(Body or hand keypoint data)
• • •
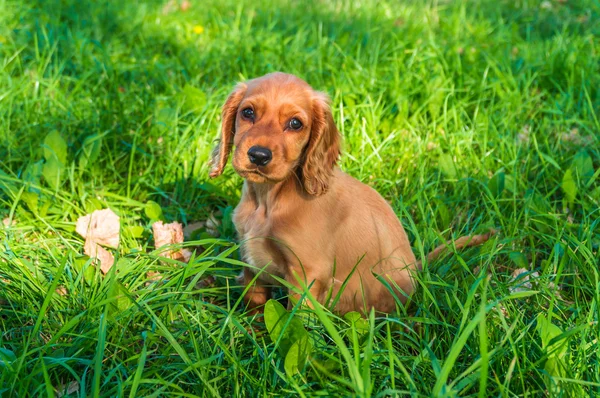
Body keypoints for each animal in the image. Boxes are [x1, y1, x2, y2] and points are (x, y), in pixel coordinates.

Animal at [211, 71, 492, 314]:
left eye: (295, 123)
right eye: (248, 112)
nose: (258, 155)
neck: (268, 199)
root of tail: (416, 268)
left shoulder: (307, 274)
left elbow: (297, 321)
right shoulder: (251, 260)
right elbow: (255, 300)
• • •
Output each entry verbatim; none of the pictures should be included.

■ **RESULT**
Body keypoints for each animal in the image. Boxes are [x1, y1, x2, y2] and points are (x, y), in pixel coordinates.

Animal at [211, 71, 492, 314]:
left eye: (295, 123)
right eye: (248, 112)
nose: (258, 155)
neck: (268, 199)
root of tail: (416, 268)
left shoulder: (307, 274)
left elbow: (297, 321)
right shoulder: (251, 260)
right elbow: (255, 300)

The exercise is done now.